Therapy Shmerapy

My soon to be 7 year old son (as most of you probably already know) has sensory processing disorder. It’s kind of a difficult thing to deal with when children are younger and as they get older most people just learn to deal with it. Some people carry it over into adulthood, but not a lot of them. Or they don’t have such a difficult time filtering out things that stimulate them too much unless they have other disorders that also tend to have sensory processing problems, like autism. I think all of us probably have some sort of issues that we can relate to – for example, perfume often gives me a migraine. Or makes a migraine much worse. The first time I remember it happening was when my family went to a Rotary Show my father was performing in. I was in 5th grade and the lady in front of us had a very strong perfume on. It made me so sick that by the time we got home I was in tears. Some people hate noisy crowded places. Some people hate being touched a lot…. You get the idea.

We have been doing OT (occupational therapy) for it this summer and have seen some significant changes.

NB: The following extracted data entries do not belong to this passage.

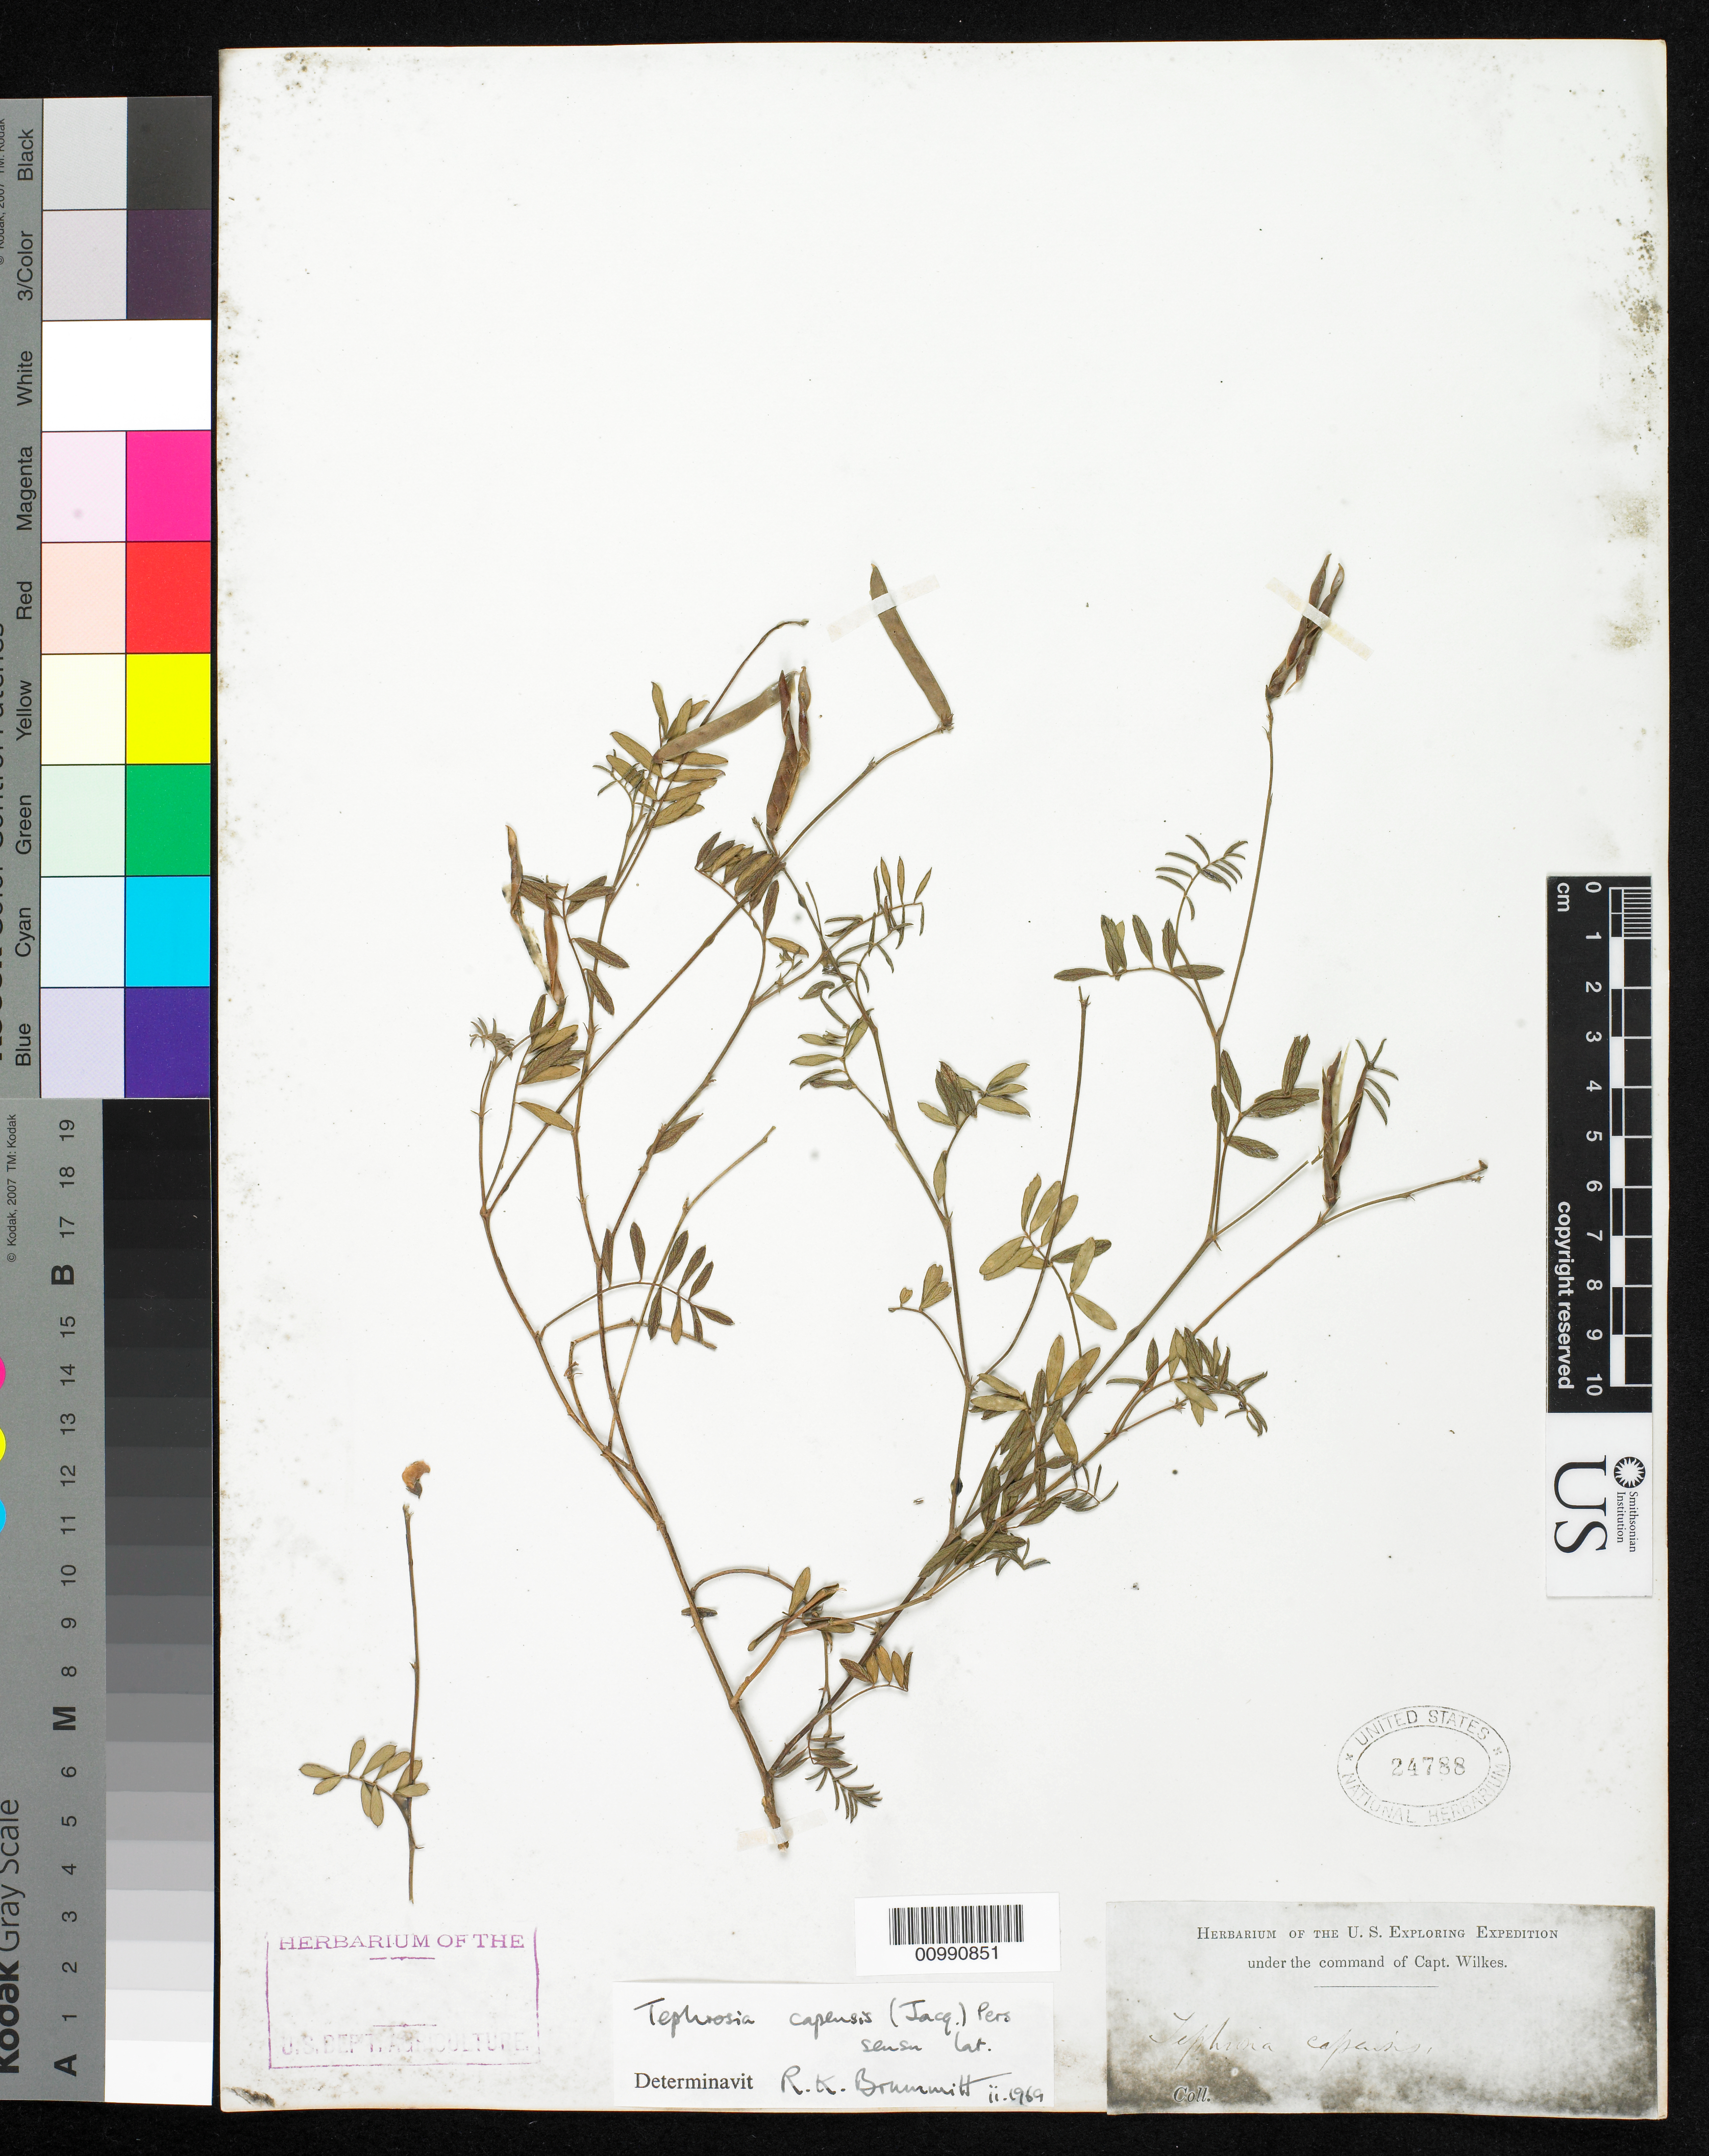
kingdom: Plantae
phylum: Tracheophyta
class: Magnoliopsida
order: Fabales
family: Fabaceae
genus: Tephrosia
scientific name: Tephrosia capensis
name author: (Jacq.) Pers.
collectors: Wilkes Explor. Exped.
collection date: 1838/1842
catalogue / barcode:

Not all of the changes have been preferable to ME, but the OT has explained that sometimes things get worse before they get better. The boy hasn’t been able to properly process his surroundings – and basically everything we learn, we learn through our senses. So he is behind developmentally in quite a few areas. There have been a couple weeks where he wouldn’t stop touching everything he saw. There were some days where he was walking into me and in front of me, tripping me a lot. There were a LOT of days where it seems like he doesn’t know where his body is – very clumsy, flailing his arms, at karate the teacher told him to stand a certain way and he just kept turning the other way. I feel badly for him because he doesn’t know what the problem is – he can’t tell what he is doing.

The last two weeks he has been loud. REALLY loud. Talking loud, screaming a lot, making nonsensical noises, banging and clapping and blowing a whistle. The last four days he has been either singing or humming or pretend whistling (loud high pitched humming). NON STOP. Literally, I don’t think he has stopped for more than five minutes at a time in the last four days. And it’s driving me insane. I really have been trying to be good about letting him work through these things. Lovingly tell him he is too loud, and try not to get upset. It’s not his fault. It really isn’t. 

Honestly, if he was singing some lovely songs or having fun making up songs, that would be much more bearable. But he’s not. He’s singing the song to Super Mario Brothers in a hu hu hu    huHUhuhu format. Or pretend whistling it. Or humming it. For four days straight. 

I have tried to put on earphones with some music. That has helped. I have tried to turn up the music in the car. I have tried sending him out on our patio some. I have tried getting him to sing another song. Even putting on his favorites didn’t help. He kept humming Super Mario while he was listening to the other music. 

He starts school in 2 days. I hope he stops by then, I don’t know what the teacher will do if she has to tell him to be quiet every 2 minutes.

Tonight I have put in earplugs. I can’t take it anymore. I know this is a good sign. I know it means he is progressing. And I am happy. I just hope I live through Super Mario.